June 17, 2019 — A new large-sample Golden State poll released from the University of California at Berkeley and the Los Angeles Times (June 4-10; 2,131 likely California Democratic primary voters from a pool of 4,435 registered voters) yields some surprising results. The three most unexpected findings first show a tight race among the four top contenders, Sen. Elizabeth Warren (D-MA) surging into second place, and home-state Sen. Kamala Harris only finishing fourth but not substantially behind.

The California primary, scheduled for March 3, possesses the largest number of first-ballot delegates of any state or territory. The state’s 416 first-ballot delegates, 272 of whom are divided among the 53 congressional districts and 144 at-large, will certainly help set the tone over how the Democratic National Convention unfolds.

Sen.
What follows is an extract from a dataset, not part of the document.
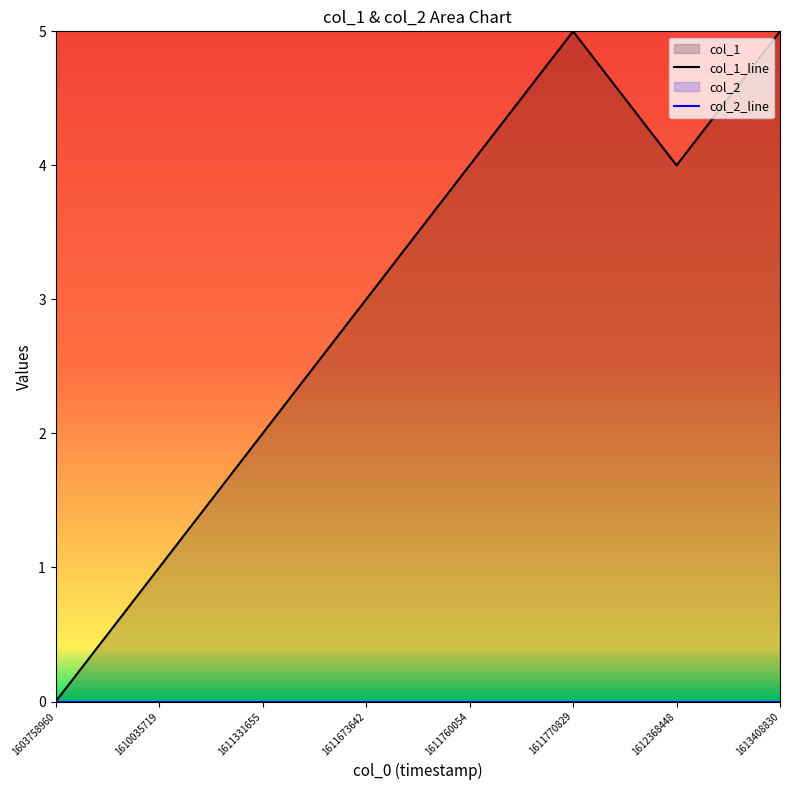

Where is the first local maximum?

1611770829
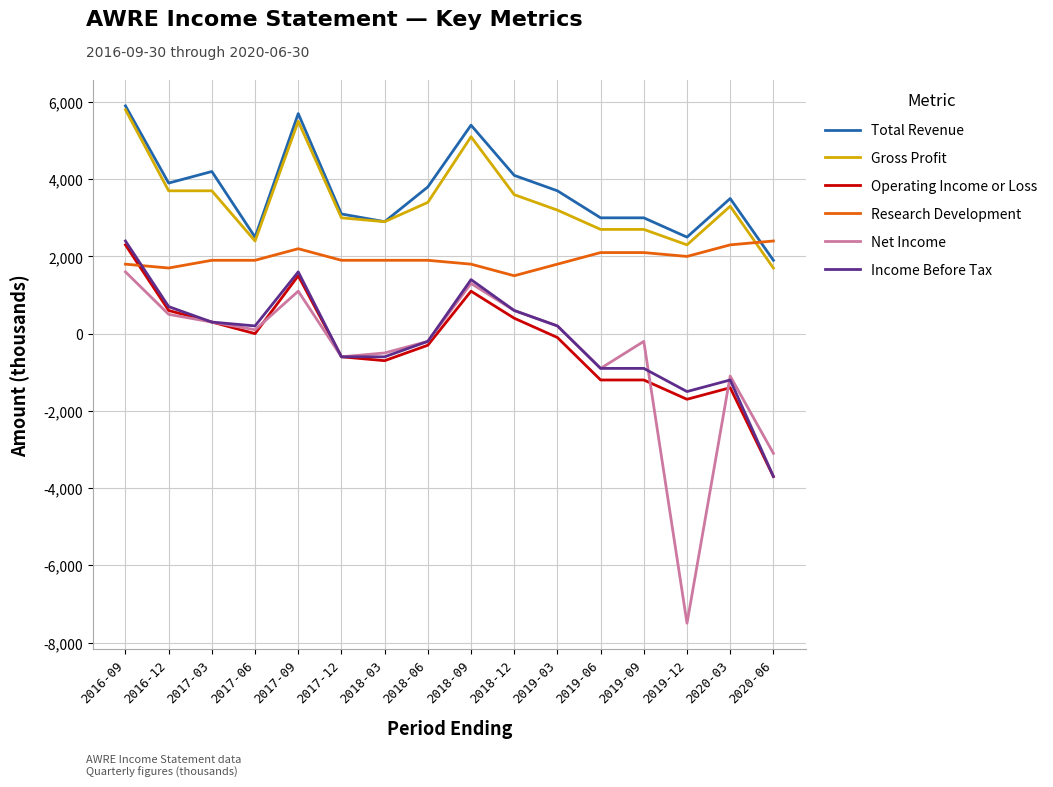

True or false: Gross Profit and Net Income cross at least once.

False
Harris, who could well be the indicator candidate as to what scenario will occur at the convention, (i.e., will one candidate be able to coalesce a majority coalition on the first or second ballot or does the nomination battle fall into a multi-ballot contest) must score big in her home state, and this latest survey suggests her path is challenging but doable.

The Berkeley/LA Times study sees former Vice President Joe Biden holding a smaller lead than in past surveys, as he polls 22 percent first-choice responses. Sen. Warren makes a major jump into second place and records 18 percent, one of her best showings in any poll. Sen. Bernie Sanders (I-VT), who has been dipping in polling across the country, places third at 17 percent, and Sen. Harris trails in fourth position, but is still clearly in the game at 13 percent.

Polling from around the country within the last 10 days, and this California study is obviously no exception, has been projecting a tighter Democratic race. Though Biden still leads, his advantage is lessening.